Второй священный круг Лхасы – улица Палкхор – самая красочная часть города, доныне сохранившая его средневековый колорит. Это типичное торжище у храма, сплошной базарный ряд. Возможно, это и первая в мире улица с односторонним движением, хоть и без соответствующих знаков. Ибо поток людей движется тут строго в одну сторону, обтекая рассевшихся посреди дороги нищих, юродивых, монахов, нанятых кем-то читать сутры, и перешагивая через множество дремлющих в пыли бездомных собак. Обычай требует: идти правым плечом к святыне. Стоило мне обернуться назад, чтобы сфотографировать не спины, а лица, как это вызвало недовольные взгляды.

Впрочем, останавливаться у лавок и вести отчаянный торг по обычаям восточного базара отнюдь не возбраняется. А торгуют на Палкхоре всем, что может понадобиться тибетцу, что производят здешние ремесленники, скотоводы, земледельцы. Священные книги, отпечатанные с досок в лхасских монастырях. Серебряные украшения из Шигатзе. Ковры из Гьянтзе. Кинжалы в чеканных ножнах из Дэгэ. Бронзовые фигурки Будды, портреты далай-ламы и костяные четки. И здесь же желтеет то, что куда больше, чем трехведерные золотые лампады Поталы, воплощает собой в Тибете мерило богатства – круги ячьего масла. А вот и сами яки. В соседнем переулке караванщики из дальних кочевий ждут для них покупателей.

Як, если его описать в двух словах, – это медведь с головой коровы и хвостом лошади. Нельзя представить себе жизнь тибетца без этого животного. Испокон веков як был главным транспортным средством, ибо грузы перевозились только вьюками. Тибетский земледелец пашет на яках свое поле, а потом пускает по нему борону из ячьих рогов. Ячье молоко и мясо служат главной пищей скотоводов. Даже кости яка хранят на черный день под слоем камней: из них можно потом сварить суп. Из ячьей шерсти вьют веревки, ткут полотнища для палаток. А как прожить в Тибете без аргала, лепешек сухого ячьего навоза, смешанного с соломой, – единственного топлива в этом краю!

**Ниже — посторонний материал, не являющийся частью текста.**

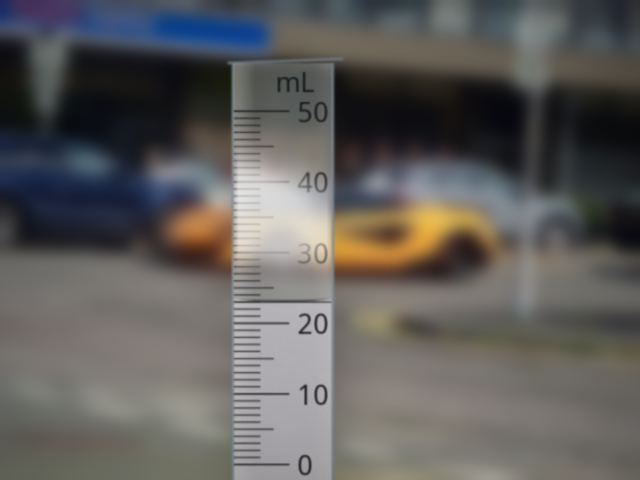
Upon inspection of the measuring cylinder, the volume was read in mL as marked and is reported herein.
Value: 23 mL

На аргале кипятят часуйму – кирпичный чай с маслом и солью, который согревает и подкрепляет, а заодно смазывает пересохшие губы. Часуймой же, в свою очередь, заваривают цзамбу, заменяющую тибетцам хлеб. Насыпают в деревянную чашку горсть муки из прожаренного ячменя, подливают чаю, размешивают пальцами это крутое рассыпчатое тесто и едят его сырым. Тепло тут настолько драгоценно, что печь хлеб или лепешки оказалось бы для жителя нагорья неразрешимой задачей.

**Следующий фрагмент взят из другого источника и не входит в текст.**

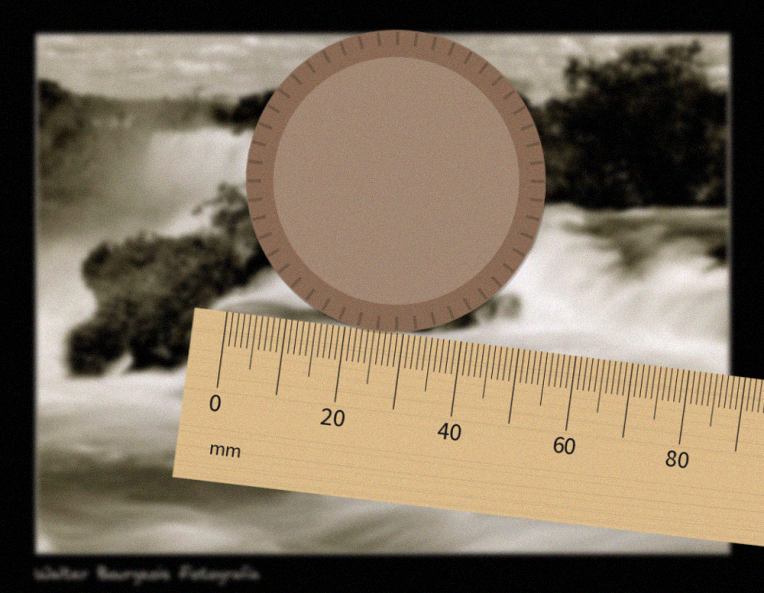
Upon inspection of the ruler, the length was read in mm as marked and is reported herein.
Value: 51 mm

Национальная одежда тибетцев – чуба – шьется из домотканого сукна или овчины. Может быть, отсюда и пришло к нам через монголов слово «шуба»? Как и японское кимоно, тибетская чуба кроится с большим запасом по ширине и длине. Она, стало быть, годится для человека любого роста и комплекции. Подпоясываясь, тибетец подтягивает полы чубы до колен. Так что выше талии образуется большой напуск, где можно хранить все, что может понадобиться в течение дня: миску для часуймы, огниво, четки, кинжал.

Особенности высокогорья с его температурными контрастами выработали и своеобразный способ носить чубу. Днем тибетец обычно снимает ее с правого плеча, закинув пустой рукав за спину. В пылу работы может высвободить и обе руки. Но подул ветер – и одежда, чтобы закрыться от холода, у горца всегда под руками в самом прямом смысле слова.

Суровой природой высочайшего в мире нагорья порождены и многие другие своеобразные черты образа жизни его обитателей. Тибет, к примеру, – это край, где нет ни кладбищ, ни отдельных могил. Исключение – надгробный курган царя Сронцзан Гамбо и нескольких его потомков. Забальзамированные мощи покойных далай-лам и панчен-лам хранятся в золотых ступах, украшающих молельные залы ламаистских святилищ. В остальных же случаях похороны в Тибете означают не «предание земле», а «предание небу». В окрестностях Лхасы, неподалеку от монастыря Сера, мне показали огромный валун, где совершается это таинство.